I’ve walked these halls.
I’ve wandered these buildings.
I’ve sat in these offices (and in some potentially unfortunate cases maybe in these same exact chairs).
I went to school here.
I left.
Nine years later: I’m back.
Once a student. Now staff.
Always a Bulldog.
So much seems the same and yet so different.
I’ve lived in this town… kind of. The brick-paved streets feel familiar as I make my way to restaurants and stores and businesses around.
Some remain. Some have changed.
And I find myself back on the same 2.7 mile path on the east side of town where I pounded the pavement training for my first half-marathon 10 years ago. And the curves are the same, the bridges bring back memories, the sunrises and sunsets still beautiful.
It’s so similar and yet so different.
This time as I ponder this “moving back” yet “staring over”, the difference hits me:
The trees have grown. It makes sense that they’re bigger now, but it takes me a while to notice.
Wide open spaces now filled in with green leaves and big brown branches.
And I realize that I, too, am the same and yet so different.
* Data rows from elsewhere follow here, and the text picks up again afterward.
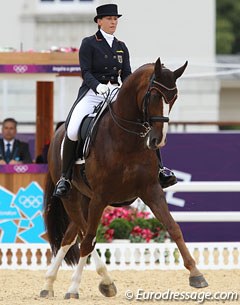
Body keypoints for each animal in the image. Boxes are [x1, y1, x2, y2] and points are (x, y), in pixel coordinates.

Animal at [40, 58, 207, 298]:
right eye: (154, 96)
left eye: (174, 97)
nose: (158, 140)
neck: (125, 139)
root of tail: (57, 134)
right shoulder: (100, 197)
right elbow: (89, 240)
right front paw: (74, 288)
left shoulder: (151, 190)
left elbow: (174, 228)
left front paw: (196, 274)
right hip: (71, 197)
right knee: (83, 234)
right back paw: (97, 281)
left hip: (85, 199)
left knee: (70, 235)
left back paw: (49, 284)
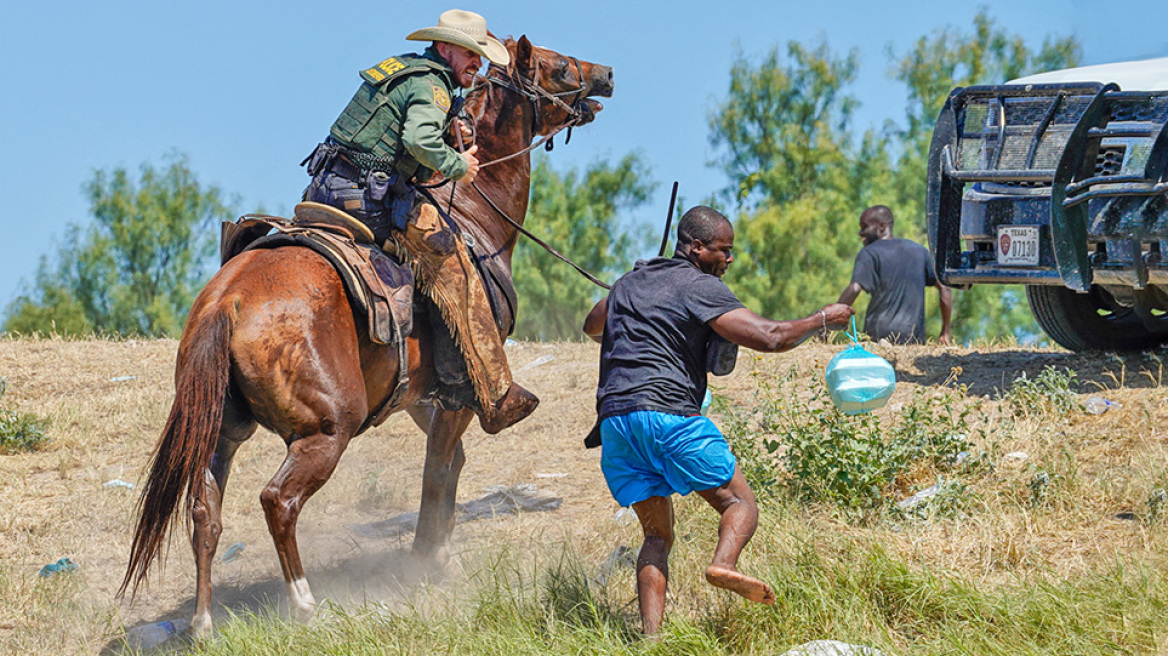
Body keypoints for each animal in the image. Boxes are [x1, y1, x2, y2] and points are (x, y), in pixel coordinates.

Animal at [119, 35, 616, 634]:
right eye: (559, 66)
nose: (607, 75)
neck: (475, 213)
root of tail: (228, 302)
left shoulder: (421, 397)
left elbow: (450, 465)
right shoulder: (459, 394)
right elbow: (437, 470)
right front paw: (428, 560)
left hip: (222, 430)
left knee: (204, 512)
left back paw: (202, 622)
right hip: (326, 430)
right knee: (278, 500)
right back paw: (304, 602)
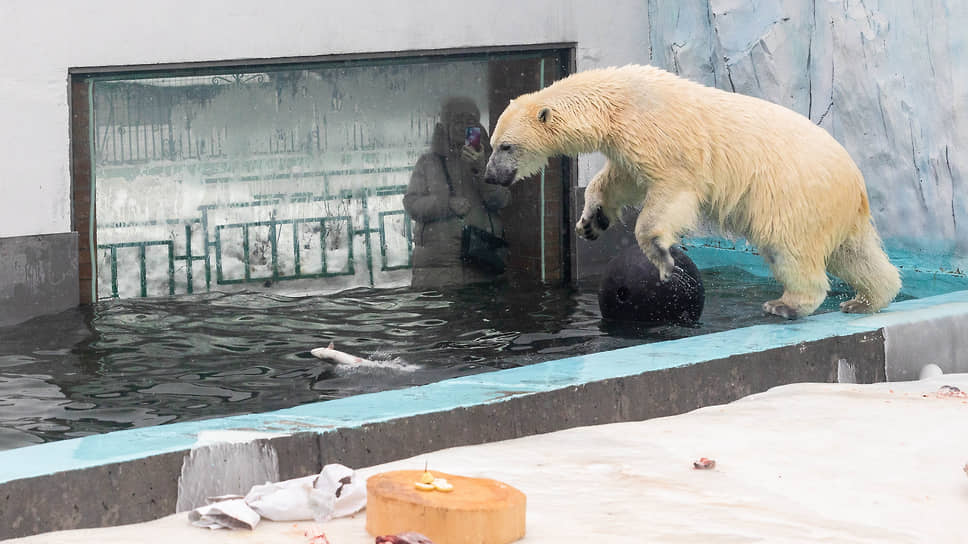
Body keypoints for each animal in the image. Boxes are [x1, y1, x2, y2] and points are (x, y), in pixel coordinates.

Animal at [488, 63, 904, 318]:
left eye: (505, 147)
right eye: (493, 143)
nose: (491, 176)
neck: (618, 101)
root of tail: (856, 182)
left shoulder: (659, 137)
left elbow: (671, 190)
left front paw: (662, 256)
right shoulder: (626, 143)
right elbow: (619, 180)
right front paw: (592, 221)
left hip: (793, 195)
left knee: (787, 248)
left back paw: (785, 305)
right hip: (833, 209)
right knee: (856, 255)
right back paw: (866, 300)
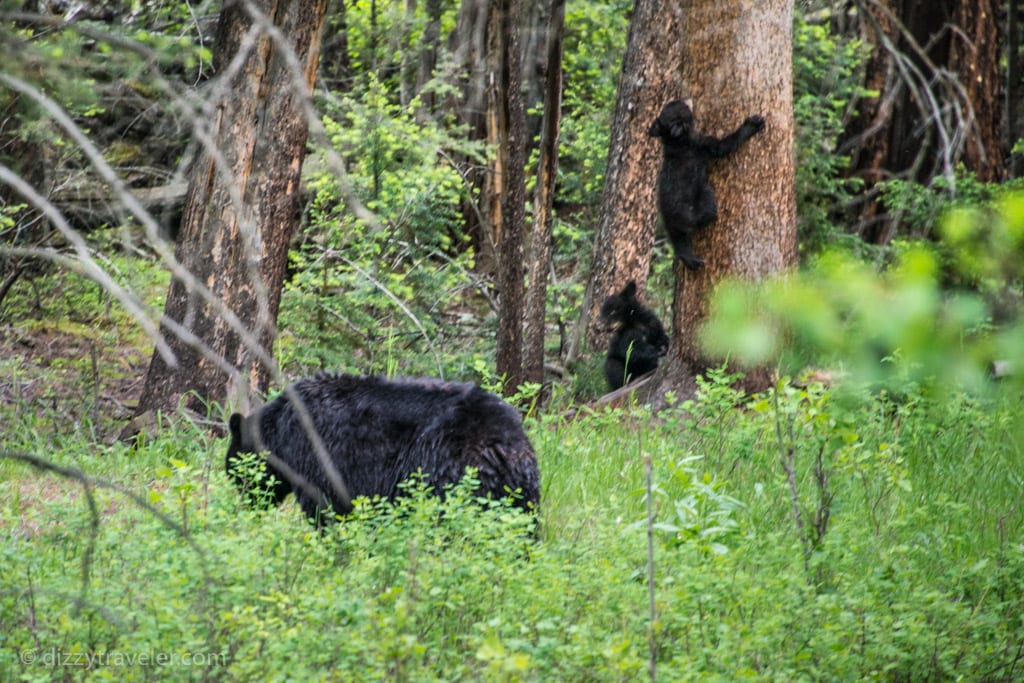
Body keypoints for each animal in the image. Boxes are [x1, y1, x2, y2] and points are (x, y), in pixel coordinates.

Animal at [226, 376, 544, 528]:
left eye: (231, 469)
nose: (246, 503)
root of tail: (508, 443)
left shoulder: (319, 460)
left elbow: (324, 509)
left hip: (450, 476)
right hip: (522, 494)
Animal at [651, 98, 765, 270]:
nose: (684, 99)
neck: (677, 142)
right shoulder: (702, 144)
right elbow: (723, 146)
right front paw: (753, 124)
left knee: (679, 237)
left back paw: (688, 258)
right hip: (688, 207)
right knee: (703, 211)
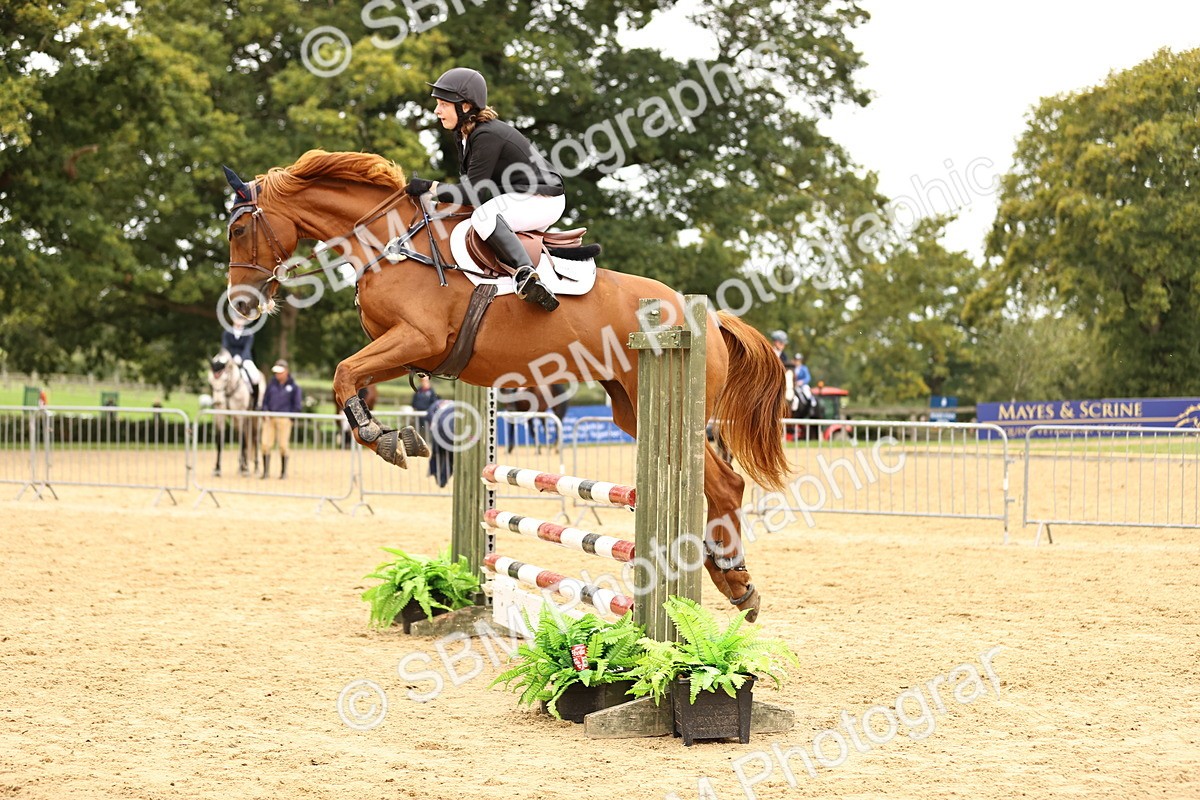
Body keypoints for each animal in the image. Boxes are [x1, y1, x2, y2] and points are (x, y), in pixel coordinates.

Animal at [221, 150, 786, 620]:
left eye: (239, 230)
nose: (242, 305)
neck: (391, 246)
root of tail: (706, 317)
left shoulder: (415, 338)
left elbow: (342, 375)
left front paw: (385, 440)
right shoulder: (407, 350)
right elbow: (349, 380)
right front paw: (397, 437)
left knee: (726, 484)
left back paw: (729, 577)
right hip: (630, 408)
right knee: (717, 484)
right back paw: (733, 580)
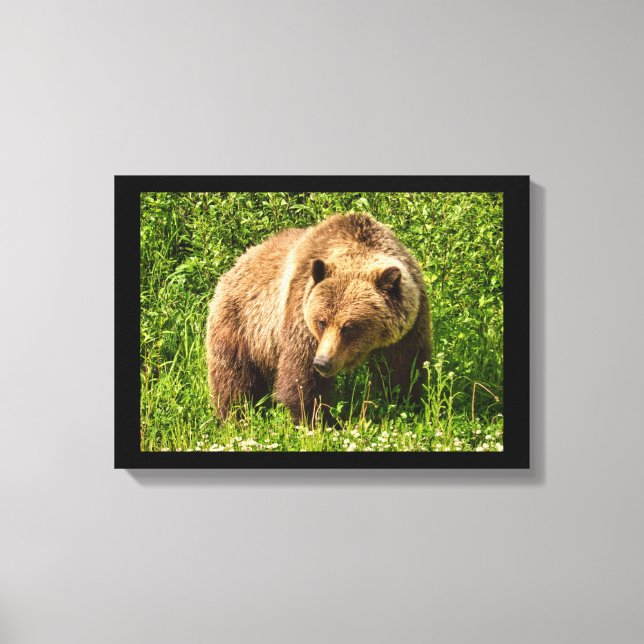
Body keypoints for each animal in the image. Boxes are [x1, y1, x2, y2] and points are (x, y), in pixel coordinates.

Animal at [206, 212, 431, 424]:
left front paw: (408, 402)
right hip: (241, 324)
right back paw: (235, 415)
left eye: (349, 327)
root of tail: (237, 262)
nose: (323, 363)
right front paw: (317, 420)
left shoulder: (410, 323)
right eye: (321, 322)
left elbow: (406, 365)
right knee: (233, 375)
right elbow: (301, 374)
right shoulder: (301, 312)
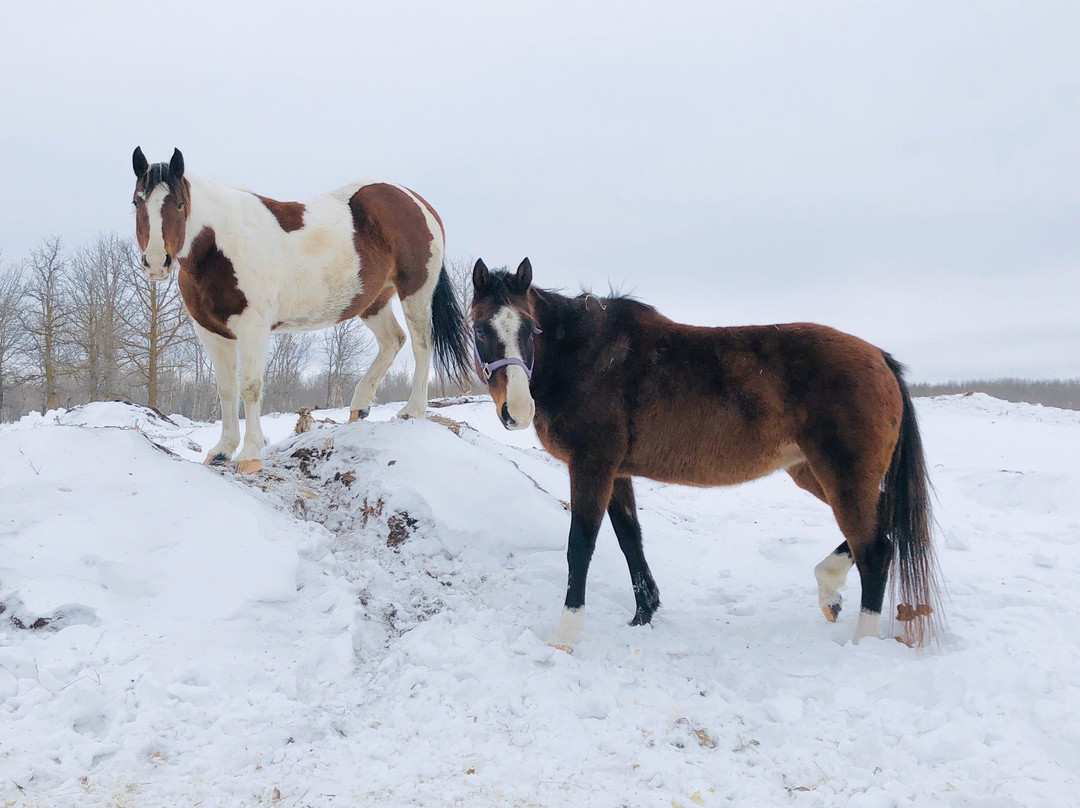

The buds that began sprouting in my life in the spring of 2010 are flowering now in 2019. And branches beginning to grow out of control have been pruned and cut back by life and loving humans placed around me. Like wear-and-tear on dorm room furniture, I have a few more scars than when I walked out of this place in a graduation cap. And in other ways I’m stronger now than I’ve ever known.
Scripture tells us that “those who sow with tears will reap with songs of joy.”
And I can’t help think of the tears sown on Ruth B third,
and SW Pit,
and in the very office that now has my name on the door.
What seeds were watered then that God is bringing to life here nearly a decade later?
I see them springing up all over the place.
Morning by morning,
day by day:
New mercies. New life.
New songs of joy.
In renewed passion.
In a great team.
In gifts and experiences uniquely preparing me for this work.
In 49 amazing human beings who walked on campus tonight … and many more in the days ahead.
In the chance to walk with them through this year.
In hope that maybe a decade from now they’ll find themselves looking back on these years and know without a doubt that God used this time to shape them uniquely for the calling He has on their lives.
Yes, I’ve walked these halls.
And I’m glad to walk them again.
Enjoyable story of life for you these days.